Aos Leitores do blog

Sejam Bem-vindos!!! Este é um espaço dedicado a arte e aos seus (futuros) admiradores. Ele é uma tentativa de despertar em seus visitantes o gosto pelo assunto. Aqui, poderão ser encontradas indicações de sites, livros e filmes de Artes Visuais, imagens de artistas, alem do meu processo de trabalho. É o meu cantinho da expressão. Espero que sua estadia seja bastante agradável e proveitosa.
Este Blog é feito para voces e por voces pois muitas das postagens aqui presentes foram reproduzidas da internet. Alguma das vezes posso fazer comentarios que de maneira parecem ofensivos porem nao é minha intençao, sendo assim, me desculpem. Se sua postagem foi parar aqui é porque ela interessa a mim e ao blog e tento focar os pontos mais interessantes. A participaçao dos autores e dos leitores é muito importante para mim nestes casos para nao desmerecer o texto nem acabar distorcendo o assunto

terça-feira, 20 de dezembro de 2011

O FAZER ARTISTICO – Artistas, Críticos e Lugares parte 3

B – O Crítico de Arte


    Já que a Arte é produção, o artista não produz para si. Ele produz para mostrar. E é por isto que a Arte é a releitura que o artista e o observador, cada um com sua decodificação, sua bagagem, sua alfabetização artística faz da vida.

    O crítico de Arte é aquele que se acha melhor entendido para dizer se o quê se produziu foi uma boa mostragem ou não, se o artista soube se expressar, soube inovar, soube usar bem a linguagem artística.

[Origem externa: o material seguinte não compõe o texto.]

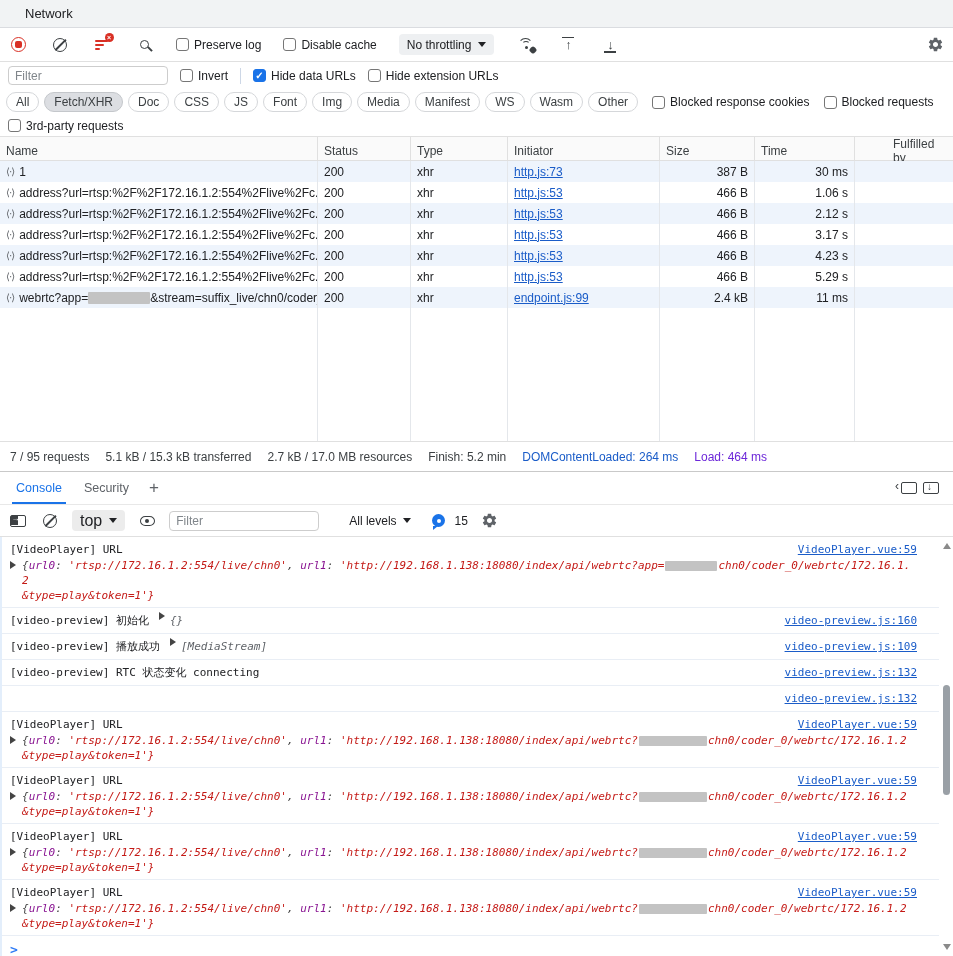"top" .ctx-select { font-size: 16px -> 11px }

   Élson Screnci justifica argumentando que “a necessidade imperiosa de transformar a matéria mantendo aí uma espécie de diálogo com o mundo da sensibilidade é o que dá autenticidade à arte. Isto não pode ser compreendido inteiramente por quem está de fora e pouco envolvido numa atividade... É conveniente procurar a aprovação do espectador... A opinião dos especialistas, por outro lado, nem sempre pode ser seguida à risca, já que a História da Arte vem demonstrando que geralmente não são bons profetas”.
    Radha Abramo em sua entrevista à Silvana Baierl diz que “O Crítico não pode julgar o que realmente é uma obra de arte ou não”. Entretanto entre esta fala, ela faz duas considerações: “... Você pode absorver tudo, conhecer todas as formas de arte, mas com a consciência de selecionar o que é melhor. É ver tudo, conhecer tudo e eliminar o que não presta”. E depois acrescenta, “há artistas que fazem um trabalho fascinante. Outros trabalham uma arte pública, exposta na rua. Ambas têm seu valor e não podemos afirmar que arte dos museus é mais verdadeira do que vemos nas ruas”. Adverte a própria crítica de arte o seu jeito de trabalhar a crítica. Acredito na conformidade heterogênea da arte... Cada um de nós é diferente, dentro do que somos”.
    Vem-nos uma indagação: e ao crítico, quem julga? Como se faz um especialista? Seu aval, seu crivo é infalível? Até que ponto ele é “puro” em seu julgamento? Até onde o seu profissionalismo passa pelas empatias de seu ser?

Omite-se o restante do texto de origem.